Please transcribe each of the records exactly as given.

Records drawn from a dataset
=== Section Start ===

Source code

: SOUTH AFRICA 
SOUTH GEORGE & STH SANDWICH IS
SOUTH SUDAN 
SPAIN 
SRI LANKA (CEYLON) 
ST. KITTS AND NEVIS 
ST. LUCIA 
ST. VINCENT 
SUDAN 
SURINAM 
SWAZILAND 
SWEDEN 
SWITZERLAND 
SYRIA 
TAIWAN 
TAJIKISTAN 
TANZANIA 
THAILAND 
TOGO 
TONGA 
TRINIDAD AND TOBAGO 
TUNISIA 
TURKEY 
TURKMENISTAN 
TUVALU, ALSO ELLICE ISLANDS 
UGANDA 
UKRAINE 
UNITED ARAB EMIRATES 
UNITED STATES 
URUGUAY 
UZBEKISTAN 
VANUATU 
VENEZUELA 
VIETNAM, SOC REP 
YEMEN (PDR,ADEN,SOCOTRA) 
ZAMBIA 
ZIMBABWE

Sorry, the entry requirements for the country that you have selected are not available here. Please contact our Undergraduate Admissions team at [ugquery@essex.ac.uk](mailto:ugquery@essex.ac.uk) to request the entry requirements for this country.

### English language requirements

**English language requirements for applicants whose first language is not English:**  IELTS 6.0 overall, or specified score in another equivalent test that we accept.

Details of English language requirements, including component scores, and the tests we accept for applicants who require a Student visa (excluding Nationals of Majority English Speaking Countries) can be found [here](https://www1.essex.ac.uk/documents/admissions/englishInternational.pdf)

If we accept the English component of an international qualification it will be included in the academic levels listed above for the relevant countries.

=== Section End ===

Task output
Source code

: SOUTH AFRICA 
SOUTH GEORGE & STH SANDWICH IS
SOUTH SUDAN 
SPAIN 
SRI LANKA (CEYLON) 
ST. KITTS AND NEVIS 
ST. LUCIA 
ST. VINCENT 
SUDAN 
SURINAM 
SWAZILAND 
SWEDEN 
SWITZERLAND 
SYRIA 
TAIWAN 
TAJIKISTAN 
TANZANIA 
THAILAND 
TOGO 
TONGA 
TRINIDAD AND TOBAGO 
TUNISIA 
TURKEY 
TURKMENISTAN 
TUVALU, ALSO ELLICE ISLANDS 
UGANDA 
UKRAINE 
UNITED ARAB EMIRATES 
UNITED STATES 
URUGUAY 
UZBEKISTAN 
VANUATU 
VENEZUELA 
VIETNAM, SOC REP 
YEMEN (PDR,ADEN,SOCOTRA) 
ZAMBIA 
ZIMBABWE

Sorry, the entry requirements for the country that you have selected are not available here. Please contact our Undergraduate Admissions team at [ugquery@essex.ac.uk](mailto:ugquery@essex.ac.uk) to request the entry requirements for this country.

### English language requirements

**English language requirements for applicants whose first language is not English:**  IELTS 6.0 overall, or specified score in another equivalent test that we accept.

Details of English language requirements, including component scores, and the tests we accept for applicants who require a Student visa (excluding Nationals of Majority English Speaking Countries) can be found [here](https://www1.essex.ac.uk/documents/admissions/englishInternational.pdf)

If we accept the English component of an international qualification it will be included in the academic levels listed above for the relevant countries.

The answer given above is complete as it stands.